The Triple Crown was a local bar offering bands from all around the country a place to perform their music. The local spot had its last open night Dec. 12,before it closed until relocation.
Eric Shaw, co-owner of Triple Crown, said he and Allen Manning, co-owner of Triple Crown, opened the Triple Crown during November of 1996. He said the following year was when they officially started booking live music, for which the bar would become best known.
Shaw said he felt the Triple Crown filled a void in San Marcos and became a place where aspiring musicians from in and outside of town could perform all kinds of music.
“Very quickly, I realized that bands needed a place to play in San Marcos,” Shaw said. “We knew we were going to do music, we just didn’t know we were going to do that much.”
Colin Downes, a former Triple Crown employee, said Triple Crown had a lot of support and appreciation for live music. It created a scene in San Marcos that allowed more bands to play where people enjoyed music.
“(Triple Crown) got nationally recognized from minor-touring bands from all different genres for being a great venue,” Downes said.
Chris Carvosa, local live music photographer, said Triple Crown had some of the best live music he has seen in the country. He said the musicians who performed got treated with respect and appreciation.
“Triple Crown focused not only on musicians here in town, but they also brought in a lot of musicians who were on tour from other states,” he said.
Shaw said many critically acclaimed bands had their start at the Triple Crown. Some of the most popular include Blue October, Grupo Fantasma and Scott Biram.
“A big part of our success was just being in San Marcos,” Shaw said. “There are a lot of really talented musicians (in the area), many from Austin and many that can call San Marcos home.”
Carvosa said Triple Crown was an important factor of what makes San Marcos special.
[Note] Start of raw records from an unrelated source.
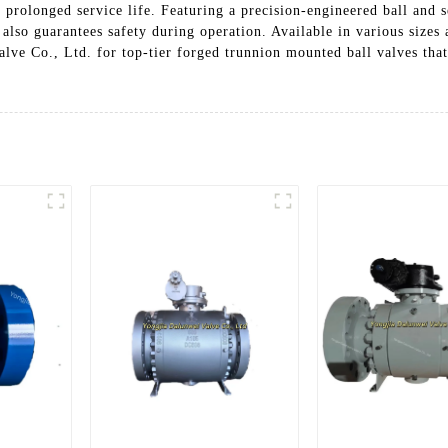
 prolonged service life. Featuring a precision-engineered ball and s
lso guarantees safety during operation. Available in various sizes a
lve Co., Ltd. for top-tier forged trunnion mounted ball valves that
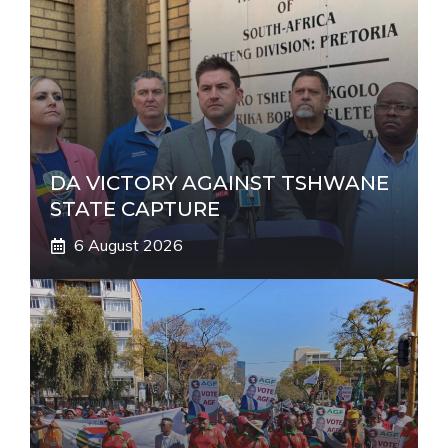
t
i
v
e
:
DA VICTORY AGAINST TSHWANE
STATE CAPTURE
6 August 2026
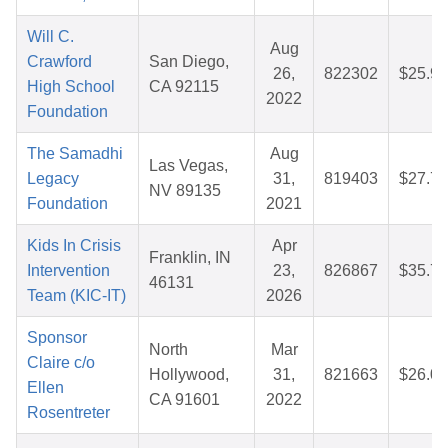
Will C.
Aug
Crawford
San Diego,
26,
822302
$25.92
High School
CA 92115
2022
Foundation
The Samadhi
Aug
Las Vegas,
Legacy
31,
819403
$27.79
NV 89135
Foundation
2021
Kids In Crisis
Apr
Franklin, IN
Intervention
23,
826867
$35.76
46131
Team (KIC-IT)
2026
Sponsor
North
Mar
Claire c/o
Hollywood,
31,
821663
$26.01
Ellen
CA 91601
2022
Rosentreter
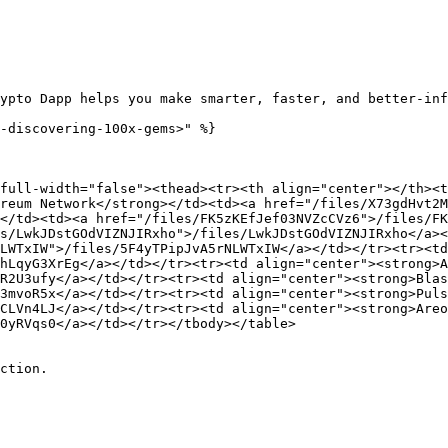
ypto Dapp helps you make smarter, faster, and better-inf
-discovering-100x-gems>" %}

full-width="false"><thead><tr><th align="center"></th><t
reum Network</strong></td><td><a href="/files/X73gdHvt2M
</td><td><a href="/files/FK5zKEfJef03NVZcCVz6">/files/FK
s/LwkJDstGOdVIZNJIRxho">/files/LwkJDstGOdVIZNJIRxho</a><
LWTxIW">/files/5F4yTPipJvA5rNLWTxIW</a></td></tr><tr><td
hLqyG3XrEg</a></td></tr><tr><td align="center"><strong>A
R2U3ufy</a></td></tr><tr><td align="center"><strong>Blas
3mvoR5x</a></td></tr><tr><td align="center"><strong>Puls
CLVn4LJ</a></td></tr><tr><td align="center"><strong>Areo
0yRVqs0</a></td></tr></tbody></table>

ction.
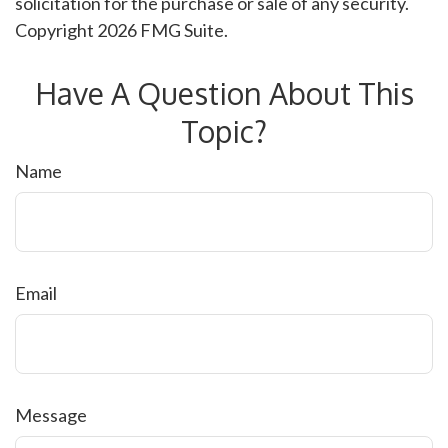
solicitation for the purchase or sale of any security.
Copyright
2026 FMG Suite.
Have A Question About This
Topic?
Name
Email
Message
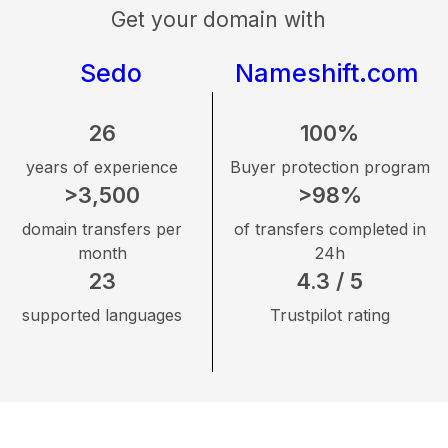
Get your domain with
Sedo
Nameshift.com
26
100%
years of experience
Buyer protection program
>3,500
>98%
domain transfers per
of transfers completed in
month
24h
23
4.3 / 5
supported languages
Trustpilot rating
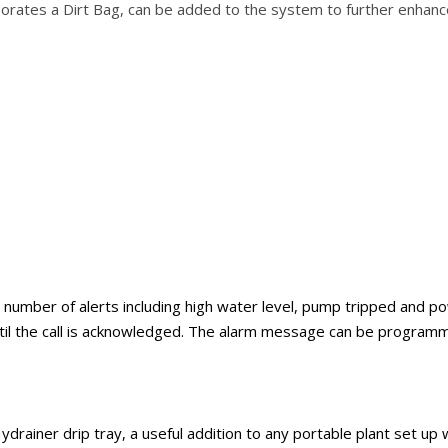
porates a Dirt Bag, can be added to the system to further enhanc
er of alerts including high water level, pump tripped and power 
ntil the call is acknowledged. The alarm message can be program
drainer drip tray, a useful addition to any portable plant set up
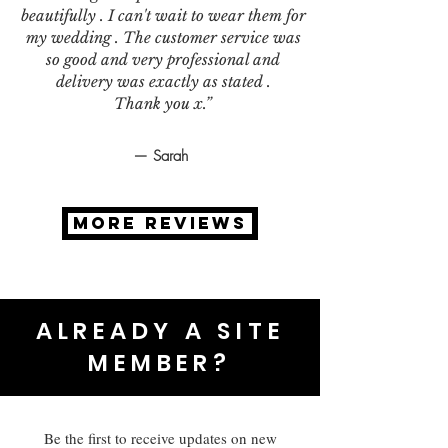
beautifully . I can't wait to wear them for
my wedding . The customer service was
so good and very professional and
delivery was exactly as stated .
Thank you x.”
— Sarah
MORE REVIEWS
ALREADY A SITE
MEMBER?
Be the first to receive updates on new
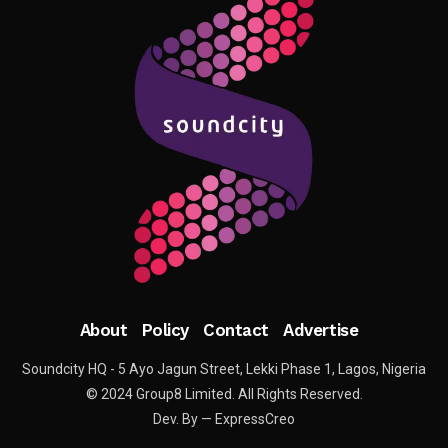
About
Policy
Contact
Advertise
Soundcity HQ - 5 Ayo Jagun Street, Lekki Phase 1, Lagos, Nigeria
© 2024 Group8 Limited. All Rights Reserved.
Dev. By — ExpressCreo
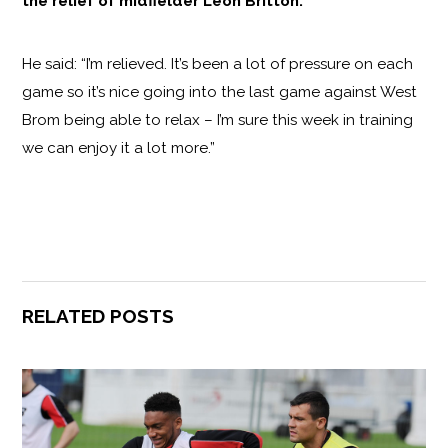
the relief of midfielder Leon Britton.
He said: “I’m relieved. It’s been a lot of pressure on each
game so it’s nice going into the last game against West
Brom being able to relax – I’m sure this week in training
we can enjoy it a lot more.”
RELATED POSTS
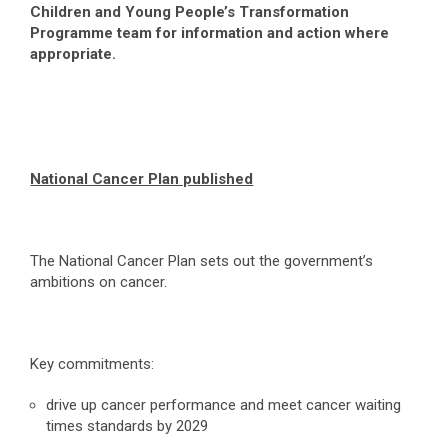
Children and Young People’s Transformation
Programme team for information and action where
appropriate.
National Cancer Plan published
The National Cancer Plan sets out the government’s
ambitions on cancer.
Key commitments:
drive up cancer performance and meet cancer waiting
times standards by 2029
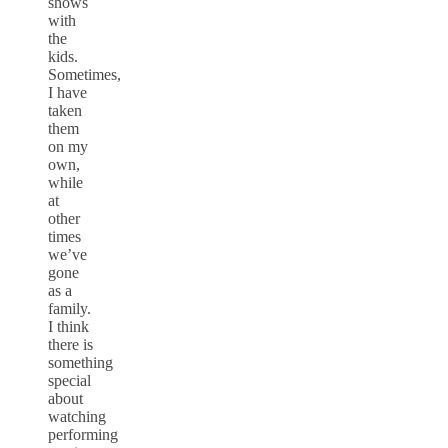
shows
with
the
kids.
Sometimes,
I have
taken
them
on my
own,
while
at
other
times
we’ve
gone
as a
family.
I think
there is
something
special
about
watching
performing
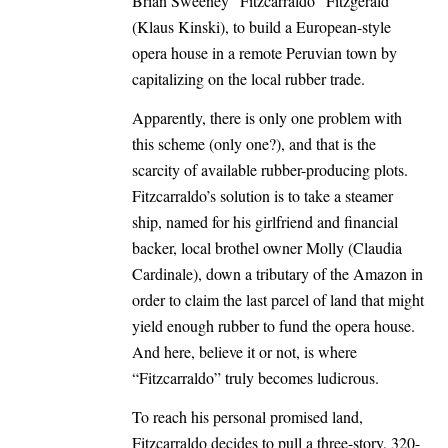
Brian Sweeney “Fitzcarraldo” Fitzgerald
(Klaus Kinski), to build a European-style
opera house in a remote Peruvian town by
capitalizing on the local rubber trade.
Apparently, there is only one problem with
this scheme (only one?), and that is the
scarcity of available rubber-producing plots.
Fitzcarraldo’s solution is to take a steamer
ship, named for his girlfriend and financial
backer, local brothel owner Molly (Claudia
Cardinale), down a tributary of the Amazon in
order to claim the last parcel of land that might
yield enough rubber to fund the opera house.
And here, believe it or not, is where
“Fitzcarraldo” truly becomes ludicrous.
To reach his personal promised land,
Fitzcarraldo decides to pull a three-story, 320-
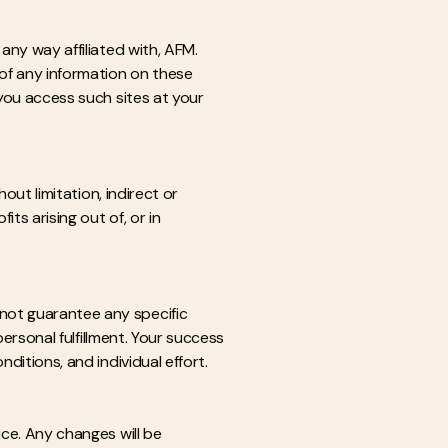
any way affiliated with, AFM.
of any information on these
 you access such sites at your
out limitation, indirect or
ts arising out of, or in
not guarantee any specific
personal fulfillment. Your success
ditions, and individual effort.
ice. Any changes will be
He said the venue hosted a lot of benefit shows to raise money for various concerns in the community, such as support for the hospital and rebuilding the town from the recent floods.
Shaw said the Texas Music Office and the city of San Marcos recognized Triple Crown in 2010 for reaching 5,000 consecutive days of live music.
“Over the years, it was a place where everyone else was welcomed,” Shaw said. “There would be people there who appreciated the music.”
Carvosa said the owners had one last show in December, with a promise that the Triple Crown will return at another location. It was a celebration of 19 years of business and providing live music.
“Everyone seemed that they wanted to celebrate that last night at the Crown,” Carvosa said. “They had bands playing from 12 in the afternoon to 2 in the morning.”
Shaw said after the Triple Crown shut down, some local musicians kept playing at the location.
“I know for a couple of weeks after we closed, (bands) were playing songs up there every day, which I thought was pretty nice of them,” he said.
Downes said no one knows what plans Shaw has for the Crown yet, or where it will be located.
“I know that they want to get bigger and better,” Downes said. “I think they will, and I’m looking forward to it.”
Shaw said he is hoping to make the next installment larger to allow for more bands and people from in and outside of San Marcos to visit. He said there will be more equipment, a bigger stage and more bands—both local and touring—to perform in San Marcos.
“We’re working hard on finding the next location and we have every intention of opening up bigger and better,” Shaw said.